BEGIN Exercise inputs
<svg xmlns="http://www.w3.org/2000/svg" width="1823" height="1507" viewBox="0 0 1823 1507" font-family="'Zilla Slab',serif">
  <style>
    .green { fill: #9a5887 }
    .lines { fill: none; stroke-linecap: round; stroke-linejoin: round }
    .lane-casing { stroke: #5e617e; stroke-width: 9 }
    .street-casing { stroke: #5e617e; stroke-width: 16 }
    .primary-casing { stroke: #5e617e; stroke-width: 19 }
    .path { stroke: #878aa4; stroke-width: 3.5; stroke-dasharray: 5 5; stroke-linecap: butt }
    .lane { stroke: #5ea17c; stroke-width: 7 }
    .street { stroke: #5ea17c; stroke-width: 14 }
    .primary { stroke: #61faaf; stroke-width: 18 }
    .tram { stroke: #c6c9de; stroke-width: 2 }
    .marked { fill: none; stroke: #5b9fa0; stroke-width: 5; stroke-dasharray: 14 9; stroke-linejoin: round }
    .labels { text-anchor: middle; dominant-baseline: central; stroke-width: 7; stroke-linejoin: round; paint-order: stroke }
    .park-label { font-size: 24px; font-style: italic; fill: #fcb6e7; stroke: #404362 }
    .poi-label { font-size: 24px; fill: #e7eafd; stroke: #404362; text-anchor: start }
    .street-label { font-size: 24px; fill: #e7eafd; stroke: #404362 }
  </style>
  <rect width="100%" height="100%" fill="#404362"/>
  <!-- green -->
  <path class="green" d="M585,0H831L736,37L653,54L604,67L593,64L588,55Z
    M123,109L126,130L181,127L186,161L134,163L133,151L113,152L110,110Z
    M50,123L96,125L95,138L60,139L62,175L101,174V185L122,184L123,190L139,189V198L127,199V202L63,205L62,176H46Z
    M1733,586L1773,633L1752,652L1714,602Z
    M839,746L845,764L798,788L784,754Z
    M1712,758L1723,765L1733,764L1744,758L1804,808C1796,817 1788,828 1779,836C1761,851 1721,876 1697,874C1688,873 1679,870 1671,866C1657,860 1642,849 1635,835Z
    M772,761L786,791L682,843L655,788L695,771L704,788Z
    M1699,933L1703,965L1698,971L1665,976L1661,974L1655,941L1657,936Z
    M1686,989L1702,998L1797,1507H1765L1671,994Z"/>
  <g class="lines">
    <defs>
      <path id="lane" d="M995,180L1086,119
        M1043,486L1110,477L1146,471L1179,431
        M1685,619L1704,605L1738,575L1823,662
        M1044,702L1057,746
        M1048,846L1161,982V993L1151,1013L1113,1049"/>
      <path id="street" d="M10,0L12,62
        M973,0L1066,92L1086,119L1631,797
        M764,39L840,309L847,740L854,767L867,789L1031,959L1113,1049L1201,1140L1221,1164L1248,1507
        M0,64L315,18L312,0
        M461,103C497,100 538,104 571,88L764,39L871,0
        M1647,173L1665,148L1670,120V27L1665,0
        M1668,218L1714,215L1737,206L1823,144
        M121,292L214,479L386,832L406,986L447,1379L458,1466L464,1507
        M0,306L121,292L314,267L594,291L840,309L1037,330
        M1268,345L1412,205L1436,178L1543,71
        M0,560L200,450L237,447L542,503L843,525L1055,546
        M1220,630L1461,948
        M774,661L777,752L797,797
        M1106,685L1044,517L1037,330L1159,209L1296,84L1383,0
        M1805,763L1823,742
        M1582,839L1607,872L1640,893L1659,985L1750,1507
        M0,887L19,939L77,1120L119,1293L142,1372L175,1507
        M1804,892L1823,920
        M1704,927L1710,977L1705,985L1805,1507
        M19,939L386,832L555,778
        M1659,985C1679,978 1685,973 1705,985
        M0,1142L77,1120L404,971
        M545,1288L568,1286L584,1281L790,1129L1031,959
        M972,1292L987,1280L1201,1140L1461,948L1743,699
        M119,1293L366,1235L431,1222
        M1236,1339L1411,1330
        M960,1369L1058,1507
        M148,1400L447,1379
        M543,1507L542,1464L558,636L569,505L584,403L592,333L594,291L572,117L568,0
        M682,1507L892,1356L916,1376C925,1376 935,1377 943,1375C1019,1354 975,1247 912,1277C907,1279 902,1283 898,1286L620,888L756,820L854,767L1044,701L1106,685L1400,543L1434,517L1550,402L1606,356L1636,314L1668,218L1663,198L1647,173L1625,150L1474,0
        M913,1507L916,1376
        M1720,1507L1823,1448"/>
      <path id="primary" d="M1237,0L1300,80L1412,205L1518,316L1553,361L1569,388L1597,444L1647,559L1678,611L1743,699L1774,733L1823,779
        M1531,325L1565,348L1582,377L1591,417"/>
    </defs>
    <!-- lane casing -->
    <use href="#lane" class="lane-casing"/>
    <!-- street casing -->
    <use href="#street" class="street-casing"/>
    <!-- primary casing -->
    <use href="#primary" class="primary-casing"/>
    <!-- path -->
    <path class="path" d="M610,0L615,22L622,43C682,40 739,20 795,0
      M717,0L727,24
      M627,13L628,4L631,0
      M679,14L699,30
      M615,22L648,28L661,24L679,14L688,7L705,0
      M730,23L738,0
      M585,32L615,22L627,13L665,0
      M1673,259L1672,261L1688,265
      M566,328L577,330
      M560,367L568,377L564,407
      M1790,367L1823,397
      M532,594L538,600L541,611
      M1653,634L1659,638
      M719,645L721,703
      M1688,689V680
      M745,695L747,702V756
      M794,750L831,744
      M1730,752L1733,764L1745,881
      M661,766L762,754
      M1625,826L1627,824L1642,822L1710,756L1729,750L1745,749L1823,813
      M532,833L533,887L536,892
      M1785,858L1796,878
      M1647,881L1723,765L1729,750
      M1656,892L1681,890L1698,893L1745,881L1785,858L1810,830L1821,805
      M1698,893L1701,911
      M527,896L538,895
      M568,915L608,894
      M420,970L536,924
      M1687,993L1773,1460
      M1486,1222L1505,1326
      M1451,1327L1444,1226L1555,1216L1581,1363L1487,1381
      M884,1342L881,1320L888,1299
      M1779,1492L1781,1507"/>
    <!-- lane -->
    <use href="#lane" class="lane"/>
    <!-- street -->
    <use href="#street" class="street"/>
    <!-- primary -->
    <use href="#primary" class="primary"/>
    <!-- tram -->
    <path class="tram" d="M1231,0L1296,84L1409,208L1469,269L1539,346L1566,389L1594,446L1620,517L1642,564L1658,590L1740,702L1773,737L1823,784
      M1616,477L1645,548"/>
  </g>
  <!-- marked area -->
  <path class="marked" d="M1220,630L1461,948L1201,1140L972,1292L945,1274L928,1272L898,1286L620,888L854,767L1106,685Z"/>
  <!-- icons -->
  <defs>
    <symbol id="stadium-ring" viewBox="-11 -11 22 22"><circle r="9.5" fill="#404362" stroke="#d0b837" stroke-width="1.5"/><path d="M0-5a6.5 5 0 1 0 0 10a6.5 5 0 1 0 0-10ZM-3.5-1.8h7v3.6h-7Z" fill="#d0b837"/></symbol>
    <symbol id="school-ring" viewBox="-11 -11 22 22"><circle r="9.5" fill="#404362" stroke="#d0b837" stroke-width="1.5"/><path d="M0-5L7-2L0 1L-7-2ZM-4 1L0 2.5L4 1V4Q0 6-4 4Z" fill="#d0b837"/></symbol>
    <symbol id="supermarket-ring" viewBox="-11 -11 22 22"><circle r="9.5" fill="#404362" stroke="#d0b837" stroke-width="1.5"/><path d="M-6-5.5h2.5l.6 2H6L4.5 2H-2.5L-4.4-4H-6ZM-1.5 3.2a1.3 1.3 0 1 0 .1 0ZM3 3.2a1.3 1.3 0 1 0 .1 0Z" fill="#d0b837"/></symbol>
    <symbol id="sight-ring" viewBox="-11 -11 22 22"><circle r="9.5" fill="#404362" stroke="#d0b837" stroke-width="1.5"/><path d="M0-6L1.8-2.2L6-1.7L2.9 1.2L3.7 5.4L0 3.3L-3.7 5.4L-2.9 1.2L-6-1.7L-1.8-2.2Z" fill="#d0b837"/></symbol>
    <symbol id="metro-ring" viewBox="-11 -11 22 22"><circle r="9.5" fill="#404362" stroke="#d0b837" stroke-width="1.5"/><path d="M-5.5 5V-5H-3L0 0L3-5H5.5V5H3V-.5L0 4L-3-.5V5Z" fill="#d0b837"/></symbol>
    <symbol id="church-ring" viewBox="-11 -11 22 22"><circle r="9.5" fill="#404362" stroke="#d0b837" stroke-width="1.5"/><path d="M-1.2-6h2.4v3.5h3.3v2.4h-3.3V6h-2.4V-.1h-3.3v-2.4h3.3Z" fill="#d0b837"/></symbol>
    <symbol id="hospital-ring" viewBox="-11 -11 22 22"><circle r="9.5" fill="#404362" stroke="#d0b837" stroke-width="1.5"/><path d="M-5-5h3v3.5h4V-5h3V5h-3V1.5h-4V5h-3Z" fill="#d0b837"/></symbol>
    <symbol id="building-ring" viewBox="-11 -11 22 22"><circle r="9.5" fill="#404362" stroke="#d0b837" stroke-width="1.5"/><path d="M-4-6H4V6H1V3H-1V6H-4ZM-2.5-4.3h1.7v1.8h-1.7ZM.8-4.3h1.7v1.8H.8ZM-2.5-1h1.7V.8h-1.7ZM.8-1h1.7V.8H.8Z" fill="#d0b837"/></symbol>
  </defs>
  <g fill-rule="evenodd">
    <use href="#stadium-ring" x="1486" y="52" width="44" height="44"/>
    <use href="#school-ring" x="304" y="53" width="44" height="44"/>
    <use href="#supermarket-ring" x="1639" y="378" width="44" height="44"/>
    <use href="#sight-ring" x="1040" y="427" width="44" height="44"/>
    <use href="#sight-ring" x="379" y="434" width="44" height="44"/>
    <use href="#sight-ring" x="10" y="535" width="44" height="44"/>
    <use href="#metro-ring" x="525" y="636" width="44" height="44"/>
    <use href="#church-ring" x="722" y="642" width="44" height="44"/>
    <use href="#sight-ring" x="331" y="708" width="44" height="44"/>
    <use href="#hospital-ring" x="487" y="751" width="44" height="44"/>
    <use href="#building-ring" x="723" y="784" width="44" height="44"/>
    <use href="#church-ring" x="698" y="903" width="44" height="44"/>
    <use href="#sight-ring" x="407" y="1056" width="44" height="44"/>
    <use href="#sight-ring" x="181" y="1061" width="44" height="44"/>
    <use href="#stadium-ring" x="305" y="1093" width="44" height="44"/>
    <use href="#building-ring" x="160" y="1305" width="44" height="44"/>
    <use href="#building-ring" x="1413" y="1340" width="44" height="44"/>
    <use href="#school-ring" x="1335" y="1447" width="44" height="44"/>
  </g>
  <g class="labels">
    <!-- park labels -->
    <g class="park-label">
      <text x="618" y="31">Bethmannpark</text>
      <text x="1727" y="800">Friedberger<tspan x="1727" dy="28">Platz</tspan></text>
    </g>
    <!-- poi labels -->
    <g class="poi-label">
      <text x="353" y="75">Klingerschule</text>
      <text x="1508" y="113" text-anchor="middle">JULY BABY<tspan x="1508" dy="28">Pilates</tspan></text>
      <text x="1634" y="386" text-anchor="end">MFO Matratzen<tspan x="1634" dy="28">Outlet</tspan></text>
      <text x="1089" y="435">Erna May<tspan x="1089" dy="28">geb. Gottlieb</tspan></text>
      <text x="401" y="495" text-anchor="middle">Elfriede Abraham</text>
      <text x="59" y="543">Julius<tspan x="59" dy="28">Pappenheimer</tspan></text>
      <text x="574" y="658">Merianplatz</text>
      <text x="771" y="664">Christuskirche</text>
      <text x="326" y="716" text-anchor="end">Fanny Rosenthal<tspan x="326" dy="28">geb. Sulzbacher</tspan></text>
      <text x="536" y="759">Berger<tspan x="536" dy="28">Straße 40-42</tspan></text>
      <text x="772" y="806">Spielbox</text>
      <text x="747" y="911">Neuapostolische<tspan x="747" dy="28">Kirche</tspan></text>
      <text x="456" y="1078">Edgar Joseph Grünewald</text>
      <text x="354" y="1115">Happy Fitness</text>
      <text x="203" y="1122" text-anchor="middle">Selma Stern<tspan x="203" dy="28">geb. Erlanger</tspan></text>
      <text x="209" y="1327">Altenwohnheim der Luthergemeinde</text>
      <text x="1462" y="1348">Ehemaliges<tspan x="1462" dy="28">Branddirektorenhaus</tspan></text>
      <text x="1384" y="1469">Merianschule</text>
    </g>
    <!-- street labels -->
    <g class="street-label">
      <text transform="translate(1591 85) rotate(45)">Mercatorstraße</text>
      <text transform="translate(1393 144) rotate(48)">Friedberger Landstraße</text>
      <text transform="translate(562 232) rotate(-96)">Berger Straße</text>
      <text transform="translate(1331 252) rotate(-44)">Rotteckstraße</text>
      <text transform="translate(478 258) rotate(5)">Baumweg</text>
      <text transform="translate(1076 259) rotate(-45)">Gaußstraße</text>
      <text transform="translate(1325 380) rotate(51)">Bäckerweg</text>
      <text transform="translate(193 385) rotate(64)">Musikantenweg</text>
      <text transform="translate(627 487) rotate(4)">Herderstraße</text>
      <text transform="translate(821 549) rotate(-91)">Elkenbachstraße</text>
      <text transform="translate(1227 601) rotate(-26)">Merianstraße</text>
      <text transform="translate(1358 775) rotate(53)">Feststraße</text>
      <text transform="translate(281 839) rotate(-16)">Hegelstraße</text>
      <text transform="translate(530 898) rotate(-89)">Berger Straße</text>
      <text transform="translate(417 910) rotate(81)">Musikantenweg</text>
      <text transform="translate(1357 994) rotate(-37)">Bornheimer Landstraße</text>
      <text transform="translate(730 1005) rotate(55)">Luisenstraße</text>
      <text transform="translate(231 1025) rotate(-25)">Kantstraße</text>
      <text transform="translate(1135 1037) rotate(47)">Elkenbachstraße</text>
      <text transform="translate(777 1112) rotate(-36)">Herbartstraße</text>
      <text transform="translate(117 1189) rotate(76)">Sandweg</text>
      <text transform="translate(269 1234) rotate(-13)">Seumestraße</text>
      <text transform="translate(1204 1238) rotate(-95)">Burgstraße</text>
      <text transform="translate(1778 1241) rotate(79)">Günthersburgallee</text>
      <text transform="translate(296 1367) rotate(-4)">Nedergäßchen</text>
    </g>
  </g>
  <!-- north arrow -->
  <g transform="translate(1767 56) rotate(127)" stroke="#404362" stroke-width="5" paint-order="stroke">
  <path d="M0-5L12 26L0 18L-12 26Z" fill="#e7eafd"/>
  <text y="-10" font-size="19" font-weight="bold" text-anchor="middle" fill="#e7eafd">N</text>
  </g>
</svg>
END Exercise inputs
Problem to solve.
Here the output must be the lines above from the line with "M682,1507L892,1356L916,1376C925,1376 935,1377 943,1375C1019,1354" to the line with "M1653,634L1659,638", both included, duplicated word for word and nothing else.

Reply.
        M682,1507L892,1356L916,1376C925,1376 935,1377 943,1375C1019,1354 975,1247 912,1277C907,1279 902,1283 898,1286L620,888L756,820L854,767L1044,701L1106,685L1400,543L1434,517L1550,402L1606,356L1636,314L1668,218L1663,198L1647,173L1625,150L1474,0
        M913,1507L916,1376
        M1720,1507L1823,1448"/>
      <path id="primary" d="M1237,0L1300,80L1412,205L1518,316L1553,361L1569,388L1597,444L1647,559L1678,611L1743,699L1774,733L1823,779
        M1531,325L1565,348L1582,377L1591,417"/>
    </defs>
    <!-- lane casing -->
    <use href="#lane" class="lane-casing"/>
    <!-- street casing -->
    <use href="#street" class="street-casing"/>
    <!-- primary casing -->
    <use href="#primary" class="primary-casing"/>
    <!-- path -->
    <path class="path" d="M610,0L615,22L622,43C682,40 739,20 795,0
      M717,0L727,24
      M627,13L628,4L631,0
      M679,14L699,30
      M615,22L648,28L661,24L679,14L688,7L705,0
      M730,23L738,0
      M585,32L615,22L627,13L665,0
      M1673,259L1672,261L1688,265
      M566,328L577,330
      M560,367L568,377L564,407
      M1790,367L1823,397
      M532,594L538,600L541,611
      M1653,634L1659,638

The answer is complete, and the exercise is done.